What you have to do - Search the data for the string "Sponsored", and report each line where it is found.

Extracted data entries
----------------

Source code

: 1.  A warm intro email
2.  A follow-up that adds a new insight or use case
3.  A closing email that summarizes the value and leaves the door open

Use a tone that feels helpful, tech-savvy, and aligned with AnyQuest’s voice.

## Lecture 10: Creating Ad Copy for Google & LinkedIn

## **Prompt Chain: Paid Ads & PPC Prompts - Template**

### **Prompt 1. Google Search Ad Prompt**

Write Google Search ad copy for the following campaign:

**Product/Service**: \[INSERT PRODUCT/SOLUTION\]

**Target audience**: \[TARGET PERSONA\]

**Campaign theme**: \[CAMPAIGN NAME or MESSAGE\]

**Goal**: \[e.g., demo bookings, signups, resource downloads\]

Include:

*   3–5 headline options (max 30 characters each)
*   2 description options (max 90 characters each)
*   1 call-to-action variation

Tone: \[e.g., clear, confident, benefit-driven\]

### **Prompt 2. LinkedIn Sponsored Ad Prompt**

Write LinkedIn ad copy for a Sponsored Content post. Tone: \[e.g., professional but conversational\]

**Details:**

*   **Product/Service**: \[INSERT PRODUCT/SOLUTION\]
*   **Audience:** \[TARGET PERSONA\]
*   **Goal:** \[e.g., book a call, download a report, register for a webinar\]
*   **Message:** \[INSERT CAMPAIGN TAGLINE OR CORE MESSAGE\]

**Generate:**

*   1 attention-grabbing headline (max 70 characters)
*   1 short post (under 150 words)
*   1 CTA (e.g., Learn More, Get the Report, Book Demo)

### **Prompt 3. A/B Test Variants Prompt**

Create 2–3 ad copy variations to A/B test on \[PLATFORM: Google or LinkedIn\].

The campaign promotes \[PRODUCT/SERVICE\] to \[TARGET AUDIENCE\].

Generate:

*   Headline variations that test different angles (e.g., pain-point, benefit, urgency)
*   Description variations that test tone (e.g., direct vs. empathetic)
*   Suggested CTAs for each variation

----------------

Your response -
### **Prompt 2. LinkedIn Sponsored Ad Prompt**
Write LinkedIn ad copy for a Sponsored Content post. Tone: \[e.g., professional but conversational\]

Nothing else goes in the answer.